Mmm. Me, being me, that is, woefully insecure, and for the most part convinced that my writing blows chunks despite contest wins and yanno, actually having four books published, I immediately opened up my manuscript and changed the beginning.

I mean, why wouldn’t I? Who’s gonna risk an “Oh God. She started the bloody story with a bloody dream sequence. Epic fail. Where the hell is my form rejection letter?” In my defense, that dream bit is significant, though, so I used it to kick off Chapter 2. (And of course I did save the original beginning, because I am that writer who has multiple versions of her manuscripts saved in folders on her computer, *g*.)

So what’s the problem? I hear you asking. Well, the problem is that my beta-readers think the opening chapter is pretty good. But what really sucked them into the story and made them go, “Oooh! Oooh! Now you’ve got me on the edge of my seat!” is—you guessed it—Chapter 2. With the dream scene. And, opinionated readers that they are, they reckon I should go with my first instincts, and go with my original beginning.


Am I shooting myself in the foot by starting off a story with an industry professional’s “pet hate”? Must be one that really irks them if they cared enough to blog about it, right?

Or do I put on my big-girl panties (in my case they’re Thunderpants, because they don’t go up your bum, and when you spending as much time sitting down as I do, a g-string almost requires surgical removal from your butt-cheeks) and go, “Sod it. I’m going with my instincts. So there!”

Your feedback, as always, is precious to me! So feel free to have at it.



Trisha said...

If there dream is something significant, i.e. a premonition, or a memory of some dramatic crappy past event...why not? And if Stephenie Meyer did it, why can't you? :P I mean, she did hers with book 2, but still...

Gail Hart said...

Oh geeze, Maree, that's a tough one. Have these betas given you good advice before? How much do you trust their judgment?

I came across the same freaking list recently, and the opening I wanted to use in a "just for fun" project (will probably be self-published) was on it too. While I was deciding whether to make a change, I read a recent book in the Harlequin line I'm targeting with my main wip that used my exact opening. So I'm keeping it

Jennifer L Hart said...

Maree my dear, you have to write the story you love. If there is any way to write it without said element you can try to reopen the book like that but the old one woman's trash is another's keeper seems to apply here. Yes, agents are weary, bleary and leery, but you just never know.

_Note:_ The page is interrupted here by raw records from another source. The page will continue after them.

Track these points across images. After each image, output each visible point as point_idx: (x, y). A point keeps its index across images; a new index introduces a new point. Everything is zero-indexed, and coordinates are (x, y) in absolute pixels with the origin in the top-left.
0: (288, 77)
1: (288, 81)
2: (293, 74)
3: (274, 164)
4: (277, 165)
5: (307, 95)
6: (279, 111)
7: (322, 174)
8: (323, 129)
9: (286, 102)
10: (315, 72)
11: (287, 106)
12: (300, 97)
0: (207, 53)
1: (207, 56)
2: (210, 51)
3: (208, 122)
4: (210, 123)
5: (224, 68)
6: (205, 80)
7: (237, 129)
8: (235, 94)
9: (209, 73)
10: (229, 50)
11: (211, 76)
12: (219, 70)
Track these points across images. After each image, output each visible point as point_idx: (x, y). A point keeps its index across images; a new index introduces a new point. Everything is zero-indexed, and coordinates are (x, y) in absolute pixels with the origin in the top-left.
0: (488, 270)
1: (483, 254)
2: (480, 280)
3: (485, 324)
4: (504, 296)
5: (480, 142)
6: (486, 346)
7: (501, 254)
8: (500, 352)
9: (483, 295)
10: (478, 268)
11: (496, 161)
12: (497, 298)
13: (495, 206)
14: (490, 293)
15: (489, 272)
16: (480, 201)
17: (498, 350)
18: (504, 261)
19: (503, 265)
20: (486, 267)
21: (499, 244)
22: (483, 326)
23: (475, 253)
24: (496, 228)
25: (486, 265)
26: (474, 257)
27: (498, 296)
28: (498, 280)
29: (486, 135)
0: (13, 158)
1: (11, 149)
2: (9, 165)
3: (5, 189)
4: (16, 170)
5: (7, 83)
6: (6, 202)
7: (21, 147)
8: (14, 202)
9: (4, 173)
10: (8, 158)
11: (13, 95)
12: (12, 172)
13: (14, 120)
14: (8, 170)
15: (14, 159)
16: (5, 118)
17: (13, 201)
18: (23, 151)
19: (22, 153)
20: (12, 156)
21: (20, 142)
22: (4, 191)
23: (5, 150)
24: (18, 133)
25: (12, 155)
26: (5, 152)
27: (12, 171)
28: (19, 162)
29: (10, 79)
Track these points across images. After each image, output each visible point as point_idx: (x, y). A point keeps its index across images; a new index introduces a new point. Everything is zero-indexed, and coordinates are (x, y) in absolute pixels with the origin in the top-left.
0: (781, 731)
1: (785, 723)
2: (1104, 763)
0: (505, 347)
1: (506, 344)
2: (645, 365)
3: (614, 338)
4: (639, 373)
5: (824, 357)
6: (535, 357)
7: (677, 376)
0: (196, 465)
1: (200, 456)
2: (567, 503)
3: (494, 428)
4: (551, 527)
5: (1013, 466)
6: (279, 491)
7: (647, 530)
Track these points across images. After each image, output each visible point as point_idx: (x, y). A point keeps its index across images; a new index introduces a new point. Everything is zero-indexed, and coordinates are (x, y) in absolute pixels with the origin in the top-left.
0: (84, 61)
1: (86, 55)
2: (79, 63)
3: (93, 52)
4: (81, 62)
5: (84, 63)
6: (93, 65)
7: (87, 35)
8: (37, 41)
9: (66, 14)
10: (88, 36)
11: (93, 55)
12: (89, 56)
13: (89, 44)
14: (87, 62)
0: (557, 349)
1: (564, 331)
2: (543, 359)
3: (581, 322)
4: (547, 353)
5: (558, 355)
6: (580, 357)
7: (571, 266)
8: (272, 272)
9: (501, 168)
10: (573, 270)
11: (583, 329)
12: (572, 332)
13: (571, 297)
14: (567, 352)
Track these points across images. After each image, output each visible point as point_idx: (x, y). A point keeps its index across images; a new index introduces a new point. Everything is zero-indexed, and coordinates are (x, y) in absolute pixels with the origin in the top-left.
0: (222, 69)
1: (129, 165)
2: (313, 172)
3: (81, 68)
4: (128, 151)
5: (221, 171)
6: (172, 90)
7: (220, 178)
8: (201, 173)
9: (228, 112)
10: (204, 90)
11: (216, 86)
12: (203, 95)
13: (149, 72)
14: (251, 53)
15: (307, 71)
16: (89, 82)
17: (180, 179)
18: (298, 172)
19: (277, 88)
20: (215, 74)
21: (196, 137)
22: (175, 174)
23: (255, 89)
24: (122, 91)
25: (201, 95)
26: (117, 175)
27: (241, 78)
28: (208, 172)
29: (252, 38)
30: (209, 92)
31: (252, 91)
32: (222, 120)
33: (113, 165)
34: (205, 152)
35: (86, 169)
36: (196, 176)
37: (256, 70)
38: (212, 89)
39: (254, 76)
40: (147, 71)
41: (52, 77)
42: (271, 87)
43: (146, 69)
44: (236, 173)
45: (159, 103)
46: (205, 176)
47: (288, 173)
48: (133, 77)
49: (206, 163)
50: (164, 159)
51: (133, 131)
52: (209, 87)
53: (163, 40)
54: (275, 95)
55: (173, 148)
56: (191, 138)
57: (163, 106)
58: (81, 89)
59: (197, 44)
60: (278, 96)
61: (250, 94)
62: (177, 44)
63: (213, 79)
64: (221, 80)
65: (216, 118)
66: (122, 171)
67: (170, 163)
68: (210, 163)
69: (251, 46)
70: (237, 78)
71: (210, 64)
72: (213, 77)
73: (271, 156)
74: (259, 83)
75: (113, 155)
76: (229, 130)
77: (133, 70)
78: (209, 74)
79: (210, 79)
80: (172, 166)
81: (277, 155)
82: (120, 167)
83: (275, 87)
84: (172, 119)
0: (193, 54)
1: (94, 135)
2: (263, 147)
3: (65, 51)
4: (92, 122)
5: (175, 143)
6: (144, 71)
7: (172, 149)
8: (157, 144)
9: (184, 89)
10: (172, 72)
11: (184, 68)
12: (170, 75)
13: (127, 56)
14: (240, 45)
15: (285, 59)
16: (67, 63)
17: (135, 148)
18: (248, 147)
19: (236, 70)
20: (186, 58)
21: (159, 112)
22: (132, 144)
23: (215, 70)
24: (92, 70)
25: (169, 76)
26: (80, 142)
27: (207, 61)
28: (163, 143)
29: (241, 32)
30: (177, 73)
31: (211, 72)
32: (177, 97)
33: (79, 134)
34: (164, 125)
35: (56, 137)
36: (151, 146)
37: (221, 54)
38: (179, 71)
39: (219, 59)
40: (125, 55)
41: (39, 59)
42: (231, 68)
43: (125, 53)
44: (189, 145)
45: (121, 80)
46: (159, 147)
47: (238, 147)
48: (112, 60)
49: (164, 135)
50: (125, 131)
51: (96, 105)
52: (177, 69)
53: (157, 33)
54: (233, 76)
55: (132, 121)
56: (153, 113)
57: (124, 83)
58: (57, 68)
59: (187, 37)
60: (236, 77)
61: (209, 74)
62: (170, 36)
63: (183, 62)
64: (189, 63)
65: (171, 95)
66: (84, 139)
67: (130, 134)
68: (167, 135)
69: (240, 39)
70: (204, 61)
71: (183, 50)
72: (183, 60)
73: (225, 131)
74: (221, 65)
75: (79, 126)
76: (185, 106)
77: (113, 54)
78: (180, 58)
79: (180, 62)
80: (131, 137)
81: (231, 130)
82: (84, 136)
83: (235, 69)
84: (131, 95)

I opened Who Needs A Hero? with my heroine walking in on her fiance in bed with another woman. It's been done a million times because woman can relate to it. Same goes with dreaming. Go with your gut, not what you think you should do. Just my 2 cents.

Saranna DeWylde said...

I agree. One agent's or editor's pet peeve isn't going to be everyone's. You have to write the story that's there. It may sell, it may not. But that's the case with everything anyone writes.